Observers said the central leadership's main objectives in Gu's trial were to keep the focus tightly on the murder case and not on larger allegations of corruption that could further taint the communist regime. Beijing also will closely orchestrate publicity to try to convince the domestic audience that the trial had been fair and the international community that justice has been served in the slaying of a foreigner.

The morning of the trial began with a steady downpour. Security was tight around the courthouse, with roads around it blocked to car travel. Reporters were asked to present their IDs before being allowed to get close to the building, but police lines were pulled across the main entrance and guarded by officers. Other entrances were similarly guarded. Dozens of plainclothes security officers loitered around the streets. Several special police vans were parked around the building.

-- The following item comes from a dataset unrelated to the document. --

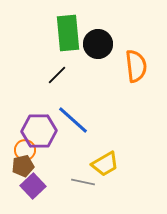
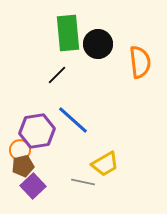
orange semicircle: moved 4 px right, 4 px up
purple hexagon: moved 2 px left; rotated 8 degrees counterclockwise
orange circle: moved 5 px left
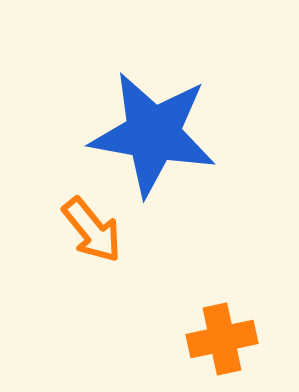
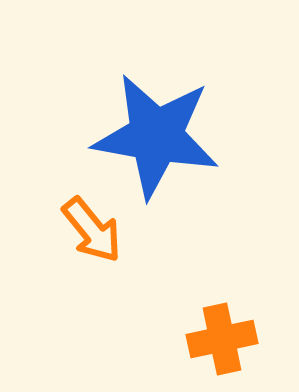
blue star: moved 3 px right, 2 px down
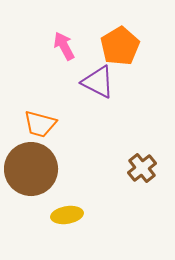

Gu and the aide, Zhang Xiaojun, are likely to be found guilty of intentional homicide, which carries punishment ranging from more than 10 years in jail to a life sentence or the death penalty. In announcing the indictment about two weeks ago, the official Xinhua News Agency made clear the government considers the verdict a foregone conclusion. "The facts of the two defendants' crime are clear, and the evidence is irrefutable and substantial," it said.

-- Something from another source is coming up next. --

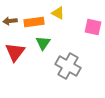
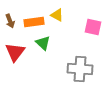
yellow triangle: moved 1 px left, 2 px down
brown arrow: rotated 104 degrees counterclockwise
green triangle: rotated 21 degrees counterclockwise
gray cross: moved 12 px right, 3 px down; rotated 25 degrees counterclockwise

Gu and Zhang were accused of poisoning Heywood in November in the southwestern mega-city of Chongqing, where Bo was party chief until his ouster this spring. According to Xinhua, Gu had a falling out with Heywood over money and worried that her son's safety was threatened.

In London, Heywood's mother accused the press of spreading lies about her son. "You've all behaved so appallingly," Ann Heywood said Wednesday outside her home.

British media have suggested Neil Heywood was involved in money laundering, worked for British intelligence or that he was Gu's lover. Ann Heywood claimed to know more about the case than was in the public domain, but she wasn't specific and said the truth would come out eventually.